§ **Records for processing**:
------------------------------------------------------------
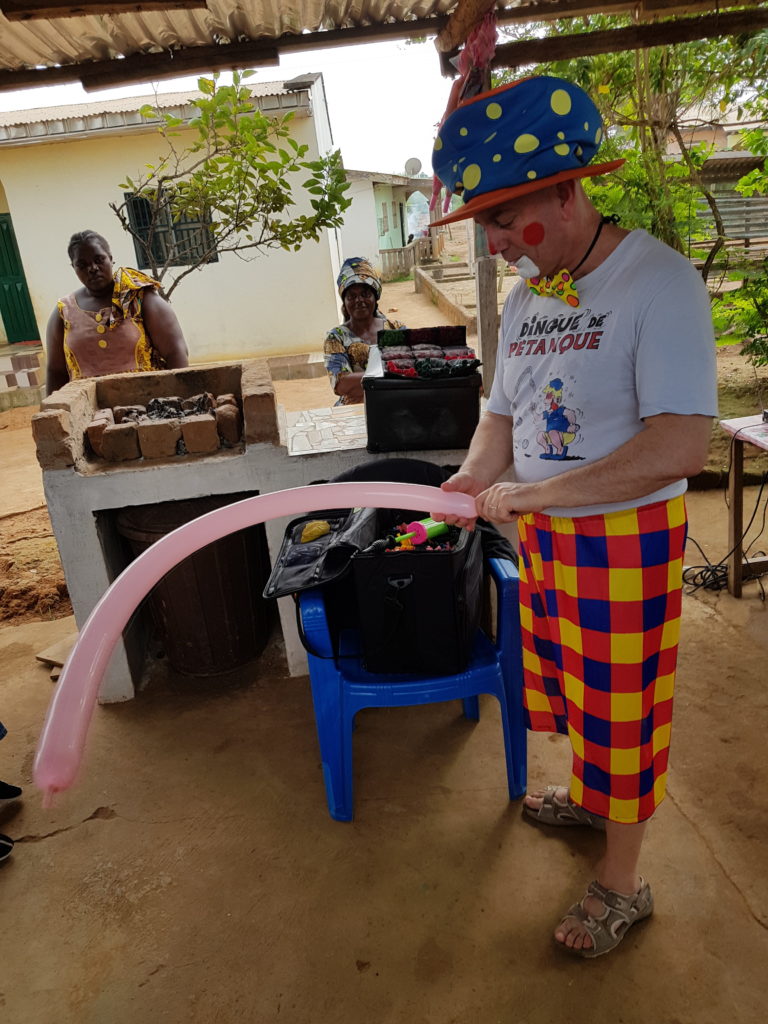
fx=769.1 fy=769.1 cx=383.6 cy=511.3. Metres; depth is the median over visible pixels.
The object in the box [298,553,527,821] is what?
plastic chair
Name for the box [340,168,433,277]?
building
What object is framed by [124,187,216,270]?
window
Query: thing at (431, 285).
low wall
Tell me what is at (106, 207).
white building
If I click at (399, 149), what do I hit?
sky
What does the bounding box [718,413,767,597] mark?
table
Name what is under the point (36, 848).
concrete floor
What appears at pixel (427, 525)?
balloon pump
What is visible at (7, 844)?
shoe
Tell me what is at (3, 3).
roof
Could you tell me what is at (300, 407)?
dirt ground
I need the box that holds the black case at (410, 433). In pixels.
[363,355,482,452]
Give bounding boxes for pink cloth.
[432,4,499,213]
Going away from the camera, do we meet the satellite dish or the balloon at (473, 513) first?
the balloon at (473, 513)
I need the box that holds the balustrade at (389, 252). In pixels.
[379,236,438,280]
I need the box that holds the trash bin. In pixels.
[117,492,273,677]
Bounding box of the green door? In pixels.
[0,213,39,344]
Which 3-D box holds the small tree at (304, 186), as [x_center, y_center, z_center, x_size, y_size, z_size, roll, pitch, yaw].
[-1.191,-2.035,6.141,1.916,2.685,1.825,-6,20,-3]
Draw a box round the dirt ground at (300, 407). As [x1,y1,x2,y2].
[0,246,767,635]
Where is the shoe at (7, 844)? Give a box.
[0,833,12,862]
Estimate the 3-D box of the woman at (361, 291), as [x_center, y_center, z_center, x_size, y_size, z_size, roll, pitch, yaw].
[-0.091,-0.997,4.808,0.572,1.130,0.862,-6,20,-3]
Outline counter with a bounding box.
[35,374,489,700]
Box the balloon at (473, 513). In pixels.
[31,474,473,803]
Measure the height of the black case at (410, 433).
0.278 m
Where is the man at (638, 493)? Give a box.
[417,76,718,959]
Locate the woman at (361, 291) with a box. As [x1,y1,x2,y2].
[323,256,403,402]
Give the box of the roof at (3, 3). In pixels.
[0,0,767,93]
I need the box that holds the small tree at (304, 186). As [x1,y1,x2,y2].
[112,72,351,294]
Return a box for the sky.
[0,21,458,169]
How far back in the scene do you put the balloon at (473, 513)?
1.54 m
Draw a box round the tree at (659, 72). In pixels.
[508,14,767,355]
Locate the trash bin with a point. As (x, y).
(220, 545)
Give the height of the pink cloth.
0.687 m
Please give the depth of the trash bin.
2.96 m
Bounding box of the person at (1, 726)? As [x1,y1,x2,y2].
[0,722,18,862]
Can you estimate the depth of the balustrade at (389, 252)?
22.13 m
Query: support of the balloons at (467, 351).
on the black case at (410, 433)
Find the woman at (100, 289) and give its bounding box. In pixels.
[41,229,187,393]
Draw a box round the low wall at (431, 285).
[416,265,474,333]
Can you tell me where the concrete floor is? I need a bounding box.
[0,479,766,1023]
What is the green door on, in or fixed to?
in the white building at (106, 207)
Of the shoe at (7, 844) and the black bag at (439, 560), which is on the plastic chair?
the black bag at (439, 560)
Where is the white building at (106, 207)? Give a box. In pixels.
[1,73,344,370]
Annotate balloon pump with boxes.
[392,518,451,548]
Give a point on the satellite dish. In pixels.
(412, 162)
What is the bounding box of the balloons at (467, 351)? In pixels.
[378,324,478,378]
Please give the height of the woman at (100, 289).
1.458 m
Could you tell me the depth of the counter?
2.85 m
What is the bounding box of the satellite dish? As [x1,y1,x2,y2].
[403,157,421,175]
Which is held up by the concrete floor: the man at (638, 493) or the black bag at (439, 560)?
the man at (638, 493)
------------------------------------------------------------
§ **Task requirements**: Every line of the material above must be written out exactly, with no pictures.

§ **Your solution**:
fx=769.1 fy=769.1 cx=383.6 cy=511.3. Metres; depth is the median over visible pixels.
The object in the box [298,553,527,821] is what?
plastic chair
Name for the box [340,168,433,277]?
building
What object is framed by [124,187,216,270]?
window
Query: thing at (431, 285).
low wall
Tell me what is at (106, 207).
white building
If I click at (399, 149), what do I hit?
sky
What does the bounding box [718,413,767,597] mark?
table
Name what is under the point (36, 848).
concrete floor
What appears at pixel (427, 525)?
balloon pump
What is visible at (7, 844)?
shoe
Tell me what is at (3, 3).
roof
Could you tell me what is at (300, 407)?
dirt ground
I need the box that holds the black case at (410, 433). In pixels.
[363,355,482,452]
Give bounding boxes for pink cloth.
[432,4,499,213]
Going away from the camera, do we meet the satellite dish or the balloon at (473, 513) first?
the balloon at (473, 513)
I need the box that holds the balustrade at (389, 252). In pixels.
[379,236,438,280]
I need the box that holds the trash bin. In pixels.
[117,492,273,677]
Bounding box of the green door? In pixels.
[0,213,39,344]
Which 3-D box holds the small tree at (304, 186), as [x_center, y_center, z_center, x_size, y_size, z_size, roll, pitch, yaw].
[-1.191,-2.035,6.141,1.916,2.685,1.825,-6,20,-3]
Draw a box round the dirt ground at (300, 407). As [x1,y1,x2,y2].
[0,246,767,635]
Where is the shoe at (7, 844)? Give a box.
[0,833,12,862]
Estimate the 3-D box of the woman at (361, 291), as [x_center, y_center, z_center, x_size, y_size, z_size, roll, pitch, yaw].
[-0.091,-0.997,4.808,0.572,1.130,0.862,-6,20,-3]
Outline counter with a bounding box.
[35,374,489,700]
Box the balloon at (473, 513). In pixels.
[31,474,473,803]
Measure the height of the black case at (410, 433).
0.278 m
Where is the man at (638, 493)? Give a box.
[417,76,718,959]
Locate the woman at (361, 291) with a box. As [x1,y1,x2,y2].
[323,256,403,402]
Give the box of the roof at (3, 3). In pixels.
[0,0,767,93]
I need the box that holds the small tree at (304, 186). As [x1,y1,x2,y2].
[112,72,351,294]
Return a box for the sky.
[0,21,458,169]
How far back in the scene do you put the balloon at (473, 513)?
1.54 m
Draw a box round the tree at (659, 72). In pixels.
[508,14,767,355]
Locate the trash bin with a point. As (x, y).
(220, 545)
Give the height of the pink cloth.
0.687 m
Please give the depth of the trash bin.
2.96 m
Bounding box of the person at (1, 726)? As [x1,y1,x2,y2].
[0,722,18,862]
Can you estimate the depth of the balustrade at (389, 252)?
22.13 m
Query: support of the balloons at (467, 351).
on the black case at (410, 433)
Find the woman at (100, 289) and give its bounding box. In pixels.
[41,229,187,393]
Draw a box round the low wall at (431, 285).
[416,265,474,333]
Can you tell me where the concrete floor is? I need a bounding box.
[0,479,766,1023]
What is the green door on, in or fixed to?
in the white building at (106, 207)
Of the shoe at (7, 844) and the black bag at (439, 560), which is on the plastic chair?
the black bag at (439, 560)
Where is the white building at (106, 207)? Give a box. In pixels.
[1,73,344,370]
Annotate balloon pump with boxes.
[392,518,451,548]
Give a point on the satellite dish. In pixels.
(412, 162)
What is the bounding box of the balloons at (467, 351)? In pixels.
[378,324,478,378]
Please give the height of the woman at (100, 289).
1.458 m
Could you tell me the depth of the counter?
2.85 m
What is the bounding box of the satellite dish? As [x1,y1,x2,y2].
[403,157,421,175]
Which is held up by the concrete floor: the man at (638, 493) or the black bag at (439, 560)?
the man at (638, 493)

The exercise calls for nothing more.